■ **PROBLEM DETAILS**: Convert the listing below into a numbered list, leaving out any blank lines.
==================================================
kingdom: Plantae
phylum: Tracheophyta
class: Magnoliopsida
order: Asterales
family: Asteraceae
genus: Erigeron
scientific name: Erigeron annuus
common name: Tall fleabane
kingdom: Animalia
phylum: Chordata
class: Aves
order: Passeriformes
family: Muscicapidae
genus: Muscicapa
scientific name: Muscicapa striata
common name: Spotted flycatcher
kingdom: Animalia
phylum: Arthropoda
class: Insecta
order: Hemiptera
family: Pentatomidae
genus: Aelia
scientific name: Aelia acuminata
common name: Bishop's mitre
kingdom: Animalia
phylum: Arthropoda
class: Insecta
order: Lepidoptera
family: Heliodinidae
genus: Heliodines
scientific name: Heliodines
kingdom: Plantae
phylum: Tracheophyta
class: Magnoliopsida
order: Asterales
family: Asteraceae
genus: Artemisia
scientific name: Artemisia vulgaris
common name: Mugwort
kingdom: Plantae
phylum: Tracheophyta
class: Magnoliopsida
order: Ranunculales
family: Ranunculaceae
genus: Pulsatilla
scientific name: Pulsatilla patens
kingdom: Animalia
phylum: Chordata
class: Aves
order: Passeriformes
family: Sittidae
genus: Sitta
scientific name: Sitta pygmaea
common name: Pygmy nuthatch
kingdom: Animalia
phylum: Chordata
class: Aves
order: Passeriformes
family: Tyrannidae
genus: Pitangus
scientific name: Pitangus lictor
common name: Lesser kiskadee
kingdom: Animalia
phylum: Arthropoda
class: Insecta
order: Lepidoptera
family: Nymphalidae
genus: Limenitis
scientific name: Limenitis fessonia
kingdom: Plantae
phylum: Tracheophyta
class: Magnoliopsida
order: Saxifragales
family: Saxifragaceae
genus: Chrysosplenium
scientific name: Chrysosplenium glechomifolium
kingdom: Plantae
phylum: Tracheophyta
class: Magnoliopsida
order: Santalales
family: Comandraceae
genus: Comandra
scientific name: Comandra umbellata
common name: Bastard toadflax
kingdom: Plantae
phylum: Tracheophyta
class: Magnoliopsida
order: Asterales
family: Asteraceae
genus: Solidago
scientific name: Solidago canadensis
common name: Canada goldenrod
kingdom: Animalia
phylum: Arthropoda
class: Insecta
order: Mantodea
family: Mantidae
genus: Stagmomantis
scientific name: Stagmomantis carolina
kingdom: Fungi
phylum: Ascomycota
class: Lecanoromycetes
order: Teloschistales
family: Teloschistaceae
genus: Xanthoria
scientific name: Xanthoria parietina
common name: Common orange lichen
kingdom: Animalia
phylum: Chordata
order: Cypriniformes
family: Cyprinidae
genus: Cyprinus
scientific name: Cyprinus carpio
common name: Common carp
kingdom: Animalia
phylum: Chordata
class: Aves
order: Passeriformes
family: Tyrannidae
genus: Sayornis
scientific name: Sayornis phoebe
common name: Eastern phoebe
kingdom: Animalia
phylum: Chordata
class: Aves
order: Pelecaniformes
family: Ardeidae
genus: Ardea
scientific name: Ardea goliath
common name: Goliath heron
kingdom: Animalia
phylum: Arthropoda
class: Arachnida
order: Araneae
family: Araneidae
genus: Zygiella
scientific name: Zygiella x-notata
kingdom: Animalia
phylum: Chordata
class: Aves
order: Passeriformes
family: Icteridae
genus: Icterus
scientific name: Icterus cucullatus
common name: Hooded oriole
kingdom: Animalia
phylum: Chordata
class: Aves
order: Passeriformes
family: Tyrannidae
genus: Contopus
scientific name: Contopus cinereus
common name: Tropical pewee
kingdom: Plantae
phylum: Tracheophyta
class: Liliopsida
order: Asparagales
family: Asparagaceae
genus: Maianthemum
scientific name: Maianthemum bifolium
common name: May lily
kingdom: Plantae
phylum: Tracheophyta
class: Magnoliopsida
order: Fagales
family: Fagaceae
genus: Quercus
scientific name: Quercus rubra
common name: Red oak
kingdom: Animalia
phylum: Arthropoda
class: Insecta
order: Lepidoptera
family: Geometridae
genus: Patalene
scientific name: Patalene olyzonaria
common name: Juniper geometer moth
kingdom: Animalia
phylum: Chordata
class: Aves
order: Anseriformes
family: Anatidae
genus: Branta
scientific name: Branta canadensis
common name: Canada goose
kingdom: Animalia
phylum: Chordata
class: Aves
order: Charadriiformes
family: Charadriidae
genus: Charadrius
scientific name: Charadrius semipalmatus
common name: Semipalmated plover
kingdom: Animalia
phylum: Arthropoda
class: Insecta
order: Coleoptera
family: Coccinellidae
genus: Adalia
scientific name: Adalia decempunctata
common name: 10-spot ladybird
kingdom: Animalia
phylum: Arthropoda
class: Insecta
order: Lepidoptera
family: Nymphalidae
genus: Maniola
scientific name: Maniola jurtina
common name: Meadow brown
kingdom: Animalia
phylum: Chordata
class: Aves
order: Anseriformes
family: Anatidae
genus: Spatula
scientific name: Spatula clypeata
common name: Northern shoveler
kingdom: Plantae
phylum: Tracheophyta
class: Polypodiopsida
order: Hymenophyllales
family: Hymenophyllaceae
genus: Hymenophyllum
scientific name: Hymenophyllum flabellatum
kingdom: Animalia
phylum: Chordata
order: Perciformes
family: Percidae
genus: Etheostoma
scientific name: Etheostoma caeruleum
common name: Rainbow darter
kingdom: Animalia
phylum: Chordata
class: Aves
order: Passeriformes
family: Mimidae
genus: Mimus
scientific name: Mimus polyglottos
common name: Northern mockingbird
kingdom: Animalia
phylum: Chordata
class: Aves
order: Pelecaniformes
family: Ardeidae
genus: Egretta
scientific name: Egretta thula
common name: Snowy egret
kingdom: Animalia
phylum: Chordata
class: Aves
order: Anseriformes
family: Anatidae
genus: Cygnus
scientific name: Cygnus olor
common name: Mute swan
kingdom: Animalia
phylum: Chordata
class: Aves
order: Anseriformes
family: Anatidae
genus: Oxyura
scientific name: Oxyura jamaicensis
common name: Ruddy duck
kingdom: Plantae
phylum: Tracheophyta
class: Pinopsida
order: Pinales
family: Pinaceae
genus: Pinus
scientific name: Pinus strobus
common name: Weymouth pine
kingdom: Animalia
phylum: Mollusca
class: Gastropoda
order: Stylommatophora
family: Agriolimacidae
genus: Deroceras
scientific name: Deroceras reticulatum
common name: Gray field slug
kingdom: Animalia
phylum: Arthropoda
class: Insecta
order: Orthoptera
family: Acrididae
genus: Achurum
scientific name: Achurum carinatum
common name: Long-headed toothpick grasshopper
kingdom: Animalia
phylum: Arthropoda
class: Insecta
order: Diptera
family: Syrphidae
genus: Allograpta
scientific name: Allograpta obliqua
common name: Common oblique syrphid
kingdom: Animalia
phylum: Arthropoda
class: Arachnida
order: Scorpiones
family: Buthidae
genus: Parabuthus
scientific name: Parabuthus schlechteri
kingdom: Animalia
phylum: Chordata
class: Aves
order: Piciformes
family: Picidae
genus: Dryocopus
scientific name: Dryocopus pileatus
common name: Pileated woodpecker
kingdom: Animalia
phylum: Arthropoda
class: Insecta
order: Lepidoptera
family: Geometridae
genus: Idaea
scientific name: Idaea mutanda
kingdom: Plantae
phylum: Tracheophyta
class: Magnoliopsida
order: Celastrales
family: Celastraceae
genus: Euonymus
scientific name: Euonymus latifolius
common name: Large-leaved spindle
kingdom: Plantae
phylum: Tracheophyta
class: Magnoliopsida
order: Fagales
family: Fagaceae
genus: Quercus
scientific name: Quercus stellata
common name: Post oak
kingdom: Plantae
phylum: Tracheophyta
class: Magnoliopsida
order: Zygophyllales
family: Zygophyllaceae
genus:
==================================================
■ **CORRECT ANSWER**:
1. kingdom: Plantae
2. phylum: Tracheophyta
3. class: Magnoliopsida
4. order: Asterales
5. family: Asteraceae
6. genus: Erigeron
7. scientific name: Erigeron annuus
8. common name: Tall fleabane
9. kingdom: Animalia
10. phylum: Chordata
11. class: Aves
12. order: Passeriformes
13. family: Muscicapidae
14. genus: Muscicapa
15. scientific name: Muscicapa striata
16. common name: Spotted flycatcher
17. kingdom: Animalia
18. phylum: Arthropoda
19. class: Insecta
20. order: Hemiptera
21. family: Pentatomidae
22. genus: Aelia
23. scientific name: Aelia acuminata
24. common name: Bishop's mitre
25. kingdom: Animalia
26. phylum: Arthropoda
27. class: Insecta
28. order: Lepidoptera
29. family: Heliodinidae
30. genus: Heliodines
31. scientific name: Heliodines
32. kingdom: Plantae
33. phylum: Tracheophyta
34. class: Magnoliopsida
35. order: Asterales
36. family: Asteraceae
37. genus: Artemisia
38. scientific name: Artemisia vulgaris
39. common name: Mugwort
40. kingdom: Plantae
41. phylum: Tracheophyta
42. class: Magnoliopsida
43. order: Ranunculales
44. family: Ranunculaceae
45. genus: Pulsatilla
46. scientific name: Pulsatilla patens
47. kingdom: Animalia
48. phylum: Chordata
49. class: Aves
50. order: Passeriformes
51. family: Sittidae
52. genus: Sitta
53. scientific name: Sitta pygmaea
54. common name: Pygmy nuthatch
55. kingdom: Animalia
56. phylum: Chordata
57. class: Aves
58. order: Passeriformes
59. family: Tyrannidae
60. genus: Pitangus
61. scientific name: Pitangus lictor
62. common name: Lesser kiskadee
63. kingdom: Animalia
64. phylum: Arthropoda
65. class: Insecta
66. order: Lepidoptera
67. family: Nymphalidae
68. genus: Limenitis
69. scientific name: Limenitis fessonia
70. kingdom: Plantae
71. phylum: Tracheophyta
72. class: Magnoliopsida
73. order: Saxifragales
74. family: Saxifragaceae
75. genus: Chrysosplenium
76. scientific name: Chrysosplenium glechomifolium
77. kingdom: Plantae
78. phylum: Tracheophyta
79. class: Magnoliopsida
80. order: Santalales
81. family: Comandraceae
82. genus: Comandra
83. scientific name: Comandra umbellata
84. common name: Bastard toadflax
85. kingdom: Plantae
86. phylum: Tracheophyta
87. class: Magnoliopsida
88. order: Asterales
89. family: Asteraceae
90. genus: Solidago
91. scientific name: Solidago canadensis
92. common name: Canada goldenrod
93. kingdom: Animalia
94. phylum: Arthropoda
95. class: Insecta
96. order: Mantodea
97. family: Mantidae
98. genus: Stagmomantis
99. scientific name: Stagmomantis carolina
100. kingdom: Fungi
101. phylum: Ascomycota
102. class: Lecanoromycetes
103. order: Teloschistales
104. family: Teloschistaceae
105. genus: Xanthoria
106. scientific name: Xanthoria parietina
107. common name: Common orange lichen
108. kingdom: Animalia
109. phylum: Chordata
110. order: Cypriniformes
111. family: Cyprinidae
112. genus: Cyprinus
113. scientific name: Cyprinus carpio
114. common name: Common carp
115. kingdom: Animalia
116. phylum: Chordata
117. class: Aves
118. order: Passeriformes
119. family: Tyrannidae
120. genus: Sayornis
121. scientific name: Sayornis phoebe
122. common name: Eastern phoebe
123. kingdom: Animalia
124. phylum: Chordata
125. class: Aves
126. order: Pelecaniformes
127. family: Ardeidae
128. genus: Ardea
129. scientific name: Ardea goliath
130. common name: Goliath heron
131. kingdom: Animalia
132. phylum: Arthropoda
133. class: Arachnida
134. order: Araneae
135. family: Araneidae
136. genus: Zygiella
137. scientific name: Zygiella x-notata
138. kingdom: Animalia
139. phylum: Chordata
140. class: Aves
141. order: Passeriformes
142. family: Icteridae
143. genus: Icterus
144. scientific name: Icterus cucullatus
145. common name: Hooded oriole
146. kingdom: Animalia
147. phylum: Chordata
148. class: Aves
149. order: Passeriformes
150. family: Tyrannidae
151. genus: Contopus
152. scientific name: Contopus cinereus
153. common name: Tropical pewee
154. kingdom: Plantae
155. phylum: Tracheophyta
156. class: Liliopsida
157. order: Asparagales
158. family: Asparagaceae
159. genus: Maianthemum
160. scientific name: Maianthemum bifolium
161. common name: May lily
162. kingdom: Plantae
163. phylum: Tracheophyta
164. class: Magnoliopsida
165. order: Fagales
166. family: Fagaceae
167. genus: Quercus
168. scientific name: Quercus rubra
169. common name: Red oak
170. kingdom: Animalia
171. phylum: Arthropoda
172. class: Insecta
173. order: Lepidoptera
174. family: Geometridae
175. genus: Patalene
176. scientific name: Patalene olyzonaria
177. common name: Juniper geometer moth
178. kingdom: Animalia
179. phylum: Chordata
180. class: Aves
181. order: Anseriformes
182. family: Anatidae
183. genus: Branta
184. scientific name: Branta canadensis
185. common name: Canada goose
186. kingdom: Animalia
187. phylum: Chordata
188. class: Aves
189. order: Charadriiformes
190. family: Charadriidae
191. genus: Charadrius
192. scientific name: Charadrius semipalmatus
193. common name: Semipalmated plover
194. kingdom: Animalia
195. phylum: Arthropoda
196. class: Insecta
197. order: Coleoptera
198. family: Coccinellidae
199. genus: Adalia
200. scientific name: Adalia decempunctata
201. common name: 10-spot ladybird
202. kingdom: Animalia
203. phylum: Arthropoda
204. class: Insecta
205. order: Lepidoptera
206. family: Nymphalidae
207. genus: Maniola
208. scientific name: Maniola jurtina
209. common name: Meadow brown
210. kingdom: Animalia
211. phylum: Chordata
212. class: Aves
213. order: Anseriformes
214. family: Anatidae
215. genus: Spatula
216. scientific name: Spatula clypeata
217. common name: Northern shoveler
218. kingdom: Plantae
219. phylum: Tracheophyta
220. class: Polypodiopsida
221. order: Hymenophyllales
222. family: Hymenophyllaceae
223. genus: Hymenophyllum
224. scientific name: Hymenophyllum flabellatum
225. kingdom: Animalia
226. phylum: Chordata
227. order: Perciformes
228. family: Percidae
229. genus: Etheostoma
230. scientific name: Etheostoma caeruleum
231. common name: Rainbow darter
232. kingdom: Animalia
233. phylum: Chordata
234. class: Aves
235. order: Passeriformes
236. family: Mimidae
237. genus: Mimus
238. scientific name: Mimus polyglottos
239. common name: Northern mockingbird
240. kingdom: Animalia
241. phylum: Chordata
242. class: Aves
243. order: Pelecaniformes
244. family: Ardeidae
245. genus: Egretta
246. scientific name: Egretta thula
247. common name: Snowy egret
248. kingdom: Animalia
249. phylum: Chordata
250. class: Aves
251. order: Anseriformes
252. family: Anatidae
253. genus: Cygnus
254. scientific name: Cygnus olor
255. common name: Mute swan
256. kingdom: Animalia
257. phylum: Chordata
258. class: Aves
259. order: Anseriformes
260. family: Anatidae
261. genus: Oxyura
262. scientific name: Oxyura jamaicensis
263. common name: Ruddy duck
264. kingdom: Plantae
265. phylum: Tracheophyta
266. class: Pinopsida
267. order: Pinales
268. family: Pinaceae
269. genus: Pinus
270. scientific name: Pinus strobus
271. common name: Weymouth pine
272. kingdom: Animalia
273. phylum: Mollusca
274. class: Gastropoda
275. order: Stylommatophora
276. family: Agriolimacidae
277. genus: Deroceras
278. scientific name: Deroceras reticulatum
279. common name: Gray field slug
280. kingdom: Animalia
281. phylum: Arthropoda
282. class: Insecta
283. order: Orthoptera
284. family: Acrididae
285. genus: Achurum
286. scientific name: Achurum carinatum
287. common name: Long-headed toothpick grasshopper
288. kingdom: Animalia
289. phylum: Arthropoda
290. class: Insecta
291. order: Diptera
292. family: Syrphidae
293. genus: Allograpta
294. scientific name: Allograpta obliqua
295. common name: Common oblique syrphid
296. kingdom: Animalia
297. phylum: Arthropoda
298. class: Arachnida
299. order: Scorpiones
300. family: Buthidae
301. genus: Parabuthus
302. scientific name: Parabuthus schlechteri
303. kingdom: Animalia
304. phylum: Chordata
305. class: Aves
306. order: Piciformes
307. family: Picidae
308. genus: Dryocopus
309. scientific name: Dryocopus pileatus
310. common name: Pileated woodpecker
311. kingdom: Animalia
312. phylum: Arthropoda
313. class: Insecta
314. order: Lepidoptera
315. family: Geometridae
316. genus: Idaea
317. scientific name: Idaea mutanda
318. kingdom: Plantae
319. phylum: Tracheophyta
320. class: Magnoliopsida
321. order: Celastrales
322. family: Celastraceae
323. genus: Euonymus
324. scientific name: Euonymus latifolius
325. common name: Large-leaved spindle
326. kingdom: Plantae
327. phylum: Tracheophyta
328. class: Magnoliopsida
329. order: Fagales
330. family: Fagaceae
331. genus: Quercus
332. scientific name: Quercus stellata
333. common name: Post oak
334. kingdom: Plantae
335. phylum: Tracheophyta
336. class: Magnoliopsida
337. order: Zygophyllales
338. family: Zygophyllaceae
339. genus:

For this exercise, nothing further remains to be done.